**** Texto de lectura

Los desnudos y los muertos, Norman Mailer

Publicado el 24 octubre 2010 por Unlibroabierto

Cada guerra es una destrucción del espíritu humano, escribe Henry Miller. A lo que yo contrapondría, sin querer, por supuesto, situarme a su altura, que cada guerra es la negación absoluta de la posibilidad de existencia del espíritu humano. Pues todo relato bélico no es otra cosa que una muestra más de la ignominia de la naturaleza y la condición humana.
El factor que convierte en vil e infame el ser del hombre no es el mero hecho de guerrear o entrar en conflicto (el hombre, como dice Kant, está preconfigurado por su insociable sociabilidad y no puede escapar a dicha dolencia), ya que el ser del hombre implica convertirse en objeto y sujeto de violencia. Sino que lo infame, vil y vergonzoso de esta condición radica en la pátina de hipocresía y simulación con la que se empeña en barnizar su conducta.
El ser del hombre, como no puede ser de otra manera, cede a una caterva de impulsos que le obligan a agredir, violar, vilipendiar o asesinar, pero a su vez, cede al remordimiento que se genera en él por haber realizado dichos actos. Por ello, y para evitar la pena y el desprecio más profundo –el desprecio que parte de uno mismo-, el hombre echa mano de la mentira y de una serie de ingenios con tal de justificarse y justificar sus actos. Para, de esta forma, poder llegar a modelar su naturaleza más profunda y atávica y dar a luz una imagen pacífica y benevolente, pero totalmente quimérica que haga posible creer en su expiación y reparación.
A este juego, el del ocultamiento de la verdadera naturaleza del hombre mediante la construcción de mil y una quimeras –quimeras que van desde la más ridícula de las ideologías hasta aquel monstruo presuntuoso llamado Historia-, se contrapone la labor desveladora del arte que, desde diferentes modalidades –imposible no pensar en la impactante violencia del Guernika de Picasso o en el abrumador salvajismo del film del director chino Lu Chuan, Nanking Nanking – ataca y denuncia esta construcción hipócrita y dañina.

********
**** Extracto de datos

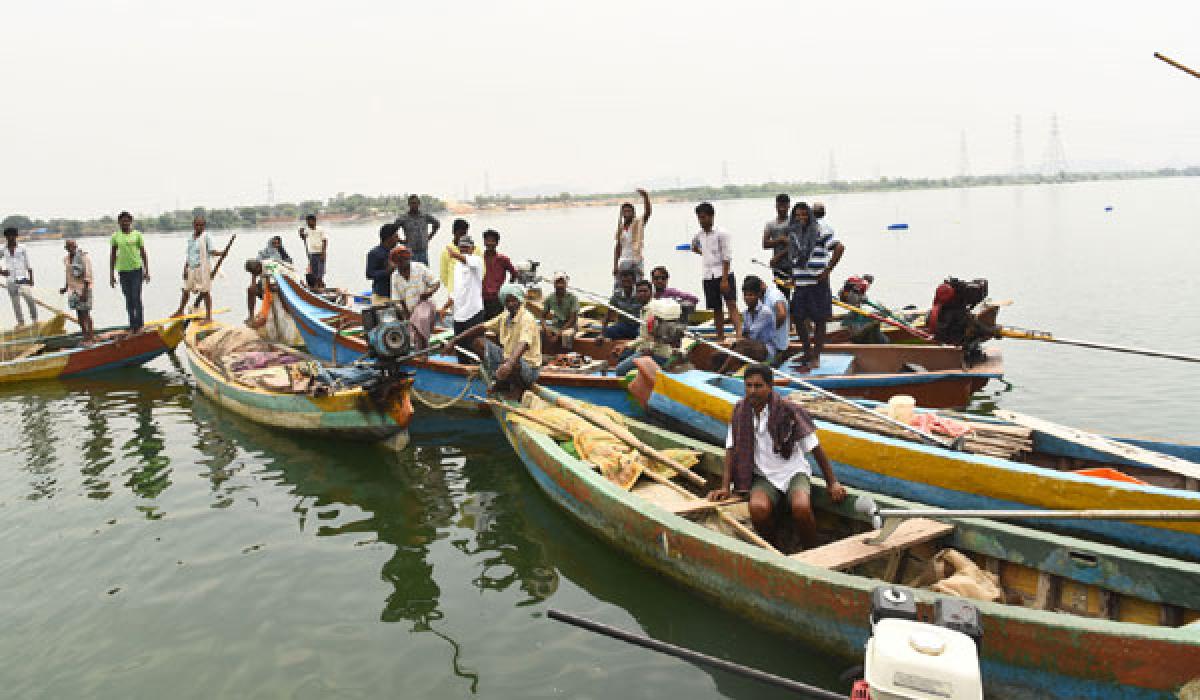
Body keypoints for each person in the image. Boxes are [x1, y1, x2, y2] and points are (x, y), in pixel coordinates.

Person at [707, 363, 846, 548]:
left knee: (801, 508)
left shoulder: (788, 410)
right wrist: (725, 487)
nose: (752, 391)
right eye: (748, 385)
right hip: (764, 476)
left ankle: (812, 548)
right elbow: (731, 448)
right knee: (758, 510)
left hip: (793, 472)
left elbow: (815, 448)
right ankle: (775, 546)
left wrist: (832, 483)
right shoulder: (740, 410)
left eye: (758, 386)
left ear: (770, 387)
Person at [451, 283, 541, 398]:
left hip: (529, 369)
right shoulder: (505, 316)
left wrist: (509, 364)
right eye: (507, 301)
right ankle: (502, 382)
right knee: (478, 342)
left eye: (514, 300)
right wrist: (455, 340)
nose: (511, 304)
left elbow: (523, 344)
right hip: (507, 360)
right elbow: (482, 327)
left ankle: (518, 389)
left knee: (515, 362)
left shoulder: (526, 318)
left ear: (520, 300)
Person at [788, 201, 845, 369]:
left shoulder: (821, 230)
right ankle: (807, 351)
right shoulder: (794, 232)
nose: (800, 218)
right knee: (797, 318)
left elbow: (839, 247)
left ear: (810, 215)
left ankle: (816, 356)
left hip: (817, 282)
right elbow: (794, 256)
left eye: (804, 214)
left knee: (820, 320)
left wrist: (828, 270)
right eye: (797, 215)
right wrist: (793, 275)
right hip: (800, 282)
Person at [690, 202, 741, 342]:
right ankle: (720, 337)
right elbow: (693, 246)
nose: (702, 221)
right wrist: (705, 254)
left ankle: (739, 336)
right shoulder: (699, 235)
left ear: (712, 216)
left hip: (723, 274)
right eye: (699, 218)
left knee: (731, 304)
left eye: (704, 217)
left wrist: (724, 280)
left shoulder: (722, 233)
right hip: (708, 275)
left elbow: (727, 258)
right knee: (716, 309)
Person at [718, 275, 790, 374]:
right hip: (754, 346)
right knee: (726, 351)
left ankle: (720, 373)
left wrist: (743, 338)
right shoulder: (746, 313)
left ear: (758, 295)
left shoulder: (765, 311)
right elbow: (744, 332)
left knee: (742, 346)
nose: (747, 298)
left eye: (751, 295)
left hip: (768, 349)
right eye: (746, 295)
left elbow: (752, 334)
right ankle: (727, 370)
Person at [612, 294, 683, 376]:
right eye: (639, 292)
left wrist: (650, 349)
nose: (642, 294)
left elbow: (655, 339)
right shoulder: (647, 313)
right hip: (648, 351)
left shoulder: (655, 315)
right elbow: (646, 336)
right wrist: (626, 345)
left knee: (620, 370)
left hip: (658, 355)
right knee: (623, 359)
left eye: (644, 291)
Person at [390, 245, 440, 349]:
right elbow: (398, 301)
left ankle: (423, 351)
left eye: (404, 259)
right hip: (410, 310)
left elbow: (436, 282)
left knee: (420, 319)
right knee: (412, 329)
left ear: (408, 258)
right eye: (399, 261)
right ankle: (420, 350)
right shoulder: (394, 276)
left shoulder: (419, 267)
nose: (402, 263)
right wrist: (406, 316)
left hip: (425, 304)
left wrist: (429, 292)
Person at [172, 215, 221, 323]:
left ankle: (209, 317)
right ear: (193, 225)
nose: (199, 227)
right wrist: (185, 268)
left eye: (201, 225)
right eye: (197, 225)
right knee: (185, 290)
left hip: (202, 269)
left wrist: (221, 253)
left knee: (205, 292)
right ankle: (180, 310)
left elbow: (212, 251)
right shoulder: (191, 237)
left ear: (204, 226)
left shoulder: (206, 237)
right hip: (191, 268)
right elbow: (189, 254)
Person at [445, 234, 484, 362]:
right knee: (461, 348)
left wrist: (454, 254)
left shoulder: (477, 260)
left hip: (473, 312)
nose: (464, 250)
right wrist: (445, 306)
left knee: (476, 346)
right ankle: (463, 370)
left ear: (472, 249)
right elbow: (457, 289)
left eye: (467, 247)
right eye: (461, 248)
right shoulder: (457, 266)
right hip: (458, 314)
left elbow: (467, 260)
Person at [109, 211, 150, 332]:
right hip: (122, 272)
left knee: (136, 297)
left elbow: (143, 253)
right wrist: (111, 275)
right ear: (119, 222)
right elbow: (112, 255)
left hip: (136, 270)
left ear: (130, 222)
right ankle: (132, 325)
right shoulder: (115, 236)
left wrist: (147, 271)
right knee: (128, 299)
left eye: (127, 221)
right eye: (122, 221)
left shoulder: (137, 235)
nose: (125, 223)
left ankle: (140, 324)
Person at [612, 188, 651, 289]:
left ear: (633, 212)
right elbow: (618, 247)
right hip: (624, 261)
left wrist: (645, 197)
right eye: (625, 211)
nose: (627, 213)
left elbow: (647, 213)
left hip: (636, 260)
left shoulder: (638, 223)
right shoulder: (621, 227)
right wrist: (615, 265)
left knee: (639, 285)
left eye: (629, 210)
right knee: (620, 285)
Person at [1, 227, 38, 326]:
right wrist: (1, 272)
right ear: (6, 237)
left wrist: (31, 279)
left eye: (13, 235)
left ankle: (35, 320)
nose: (11, 237)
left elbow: (28, 264)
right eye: (8, 236)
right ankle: (21, 323)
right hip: (10, 280)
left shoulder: (22, 248)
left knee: (29, 299)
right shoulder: (2, 249)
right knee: (15, 303)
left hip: (22, 278)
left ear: (16, 236)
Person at [60, 238, 94, 343]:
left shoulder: (83, 258)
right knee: (78, 313)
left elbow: (88, 275)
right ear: (66, 248)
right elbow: (68, 275)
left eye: (73, 246)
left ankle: (90, 336)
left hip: (83, 288)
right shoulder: (66, 259)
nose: (71, 248)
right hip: (72, 290)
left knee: (85, 313)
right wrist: (65, 288)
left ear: (76, 246)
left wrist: (84, 292)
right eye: (69, 246)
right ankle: (84, 335)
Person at [762, 193, 793, 301]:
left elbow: (794, 245)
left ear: (789, 206)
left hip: (792, 263)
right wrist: (780, 240)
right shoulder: (770, 224)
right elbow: (765, 244)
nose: (782, 209)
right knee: (781, 293)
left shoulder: (793, 222)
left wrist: (778, 256)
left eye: (784, 206)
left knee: (794, 291)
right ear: (776, 206)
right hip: (778, 265)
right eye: (780, 206)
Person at [481, 229, 517, 320]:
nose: (489, 243)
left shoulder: (503, 259)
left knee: (497, 323)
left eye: (492, 240)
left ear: (497, 243)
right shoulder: (479, 259)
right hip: (481, 297)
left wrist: (507, 289)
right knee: (482, 324)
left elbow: (514, 273)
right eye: (487, 240)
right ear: (484, 242)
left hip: (497, 298)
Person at [395, 194, 441, 265]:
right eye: (412, 203)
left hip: (423, 252)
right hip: (410, 252)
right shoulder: (403, 218)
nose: (414, 205)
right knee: (412, 273)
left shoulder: (425, 216)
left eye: (415, 203)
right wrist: (401, 241)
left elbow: (437, 224)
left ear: (419, 204)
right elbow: (392, 230)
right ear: (409, 204)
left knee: (425, 273)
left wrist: (429, 237)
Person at [541, 271, 579, 351]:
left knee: (566, 335)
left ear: (566, 284)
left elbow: (573, 319)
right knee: (541, 333)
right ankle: (546, 354)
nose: (560, 285)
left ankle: (566, 354)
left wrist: (559, 333)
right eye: (557, 283)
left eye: (562, 283)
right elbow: (542, 316)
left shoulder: (573, 298)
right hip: (555, 326)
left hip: (569, 327)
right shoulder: (550, 298)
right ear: (554, 284)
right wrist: (545, 328)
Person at [602, 266, 642, 340]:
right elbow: (608, 314)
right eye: (623, 281)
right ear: (620, 282)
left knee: (641, 334)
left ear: (634, 281)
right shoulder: (617, 295)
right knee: (609, 331)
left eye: (628, 281)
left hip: (638, 325)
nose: (626, 284)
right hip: (623, 325)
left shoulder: (640, 294)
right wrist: (602, 333)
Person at [366, 223, 400, 305]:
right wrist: (387, 271)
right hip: (381, 295)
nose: (398, 239)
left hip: (398, 295)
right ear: (389, 238)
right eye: (396, 236)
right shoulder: (374, 253)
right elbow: (369, 274)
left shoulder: (398, 252)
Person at [439, 219, 469, 292]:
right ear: (453, 232)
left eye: (464, 234)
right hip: (454, 291)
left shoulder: (475, 249)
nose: (462, 237)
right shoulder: (446, 252)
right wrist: (452, 288)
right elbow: (444, 275)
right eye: (460, 234)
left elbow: (481, 270)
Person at [298, 213, 326, 288]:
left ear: (314, 221)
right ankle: (316, 286)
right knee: (314, 271)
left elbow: (325, 241)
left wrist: (323, 253)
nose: (308, 224)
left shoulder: (320, 229)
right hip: (312, 253)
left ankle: (320, 285)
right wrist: (300, 233)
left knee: (321, 271)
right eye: (307, 222)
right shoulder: (308, 230)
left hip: (320, 253)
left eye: (309, 222)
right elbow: (303, 237)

********

[Instrucciones]
• a. Enumera todos los actos a los que, según el texto, la caterva de impulsos obliga al hombre.
• b. ¿Quién dirigió la película Nanking Nanking según el texto?
• c. Extrae del texto el fragmento que comienza con las palabras "El factor que" y concluye con "barnizar su conducta.".
Los registros no hacen falta para resolver nada.

[Soluciones]
• a. Agredir, violar, vilipendiar y asesinar.

• b. El director chino Lu Chuan.

• c.
El factor que convierte en vil e infame el ser del hombre no es el mero hecho de guerrear o entrar en conflicto (el hombre, como dice Kant, está preconfigurado por su insociable sociabilidad y no puede escapar a dicha dolencia), ya que el ser del hombre implica convertirse en objeto y sujeto de violencia. Sino que lo infame, vil y vergonzoso de esta condición radica en la pátina de hipocresía y simulación con la que se empeña en barnizar su conducta.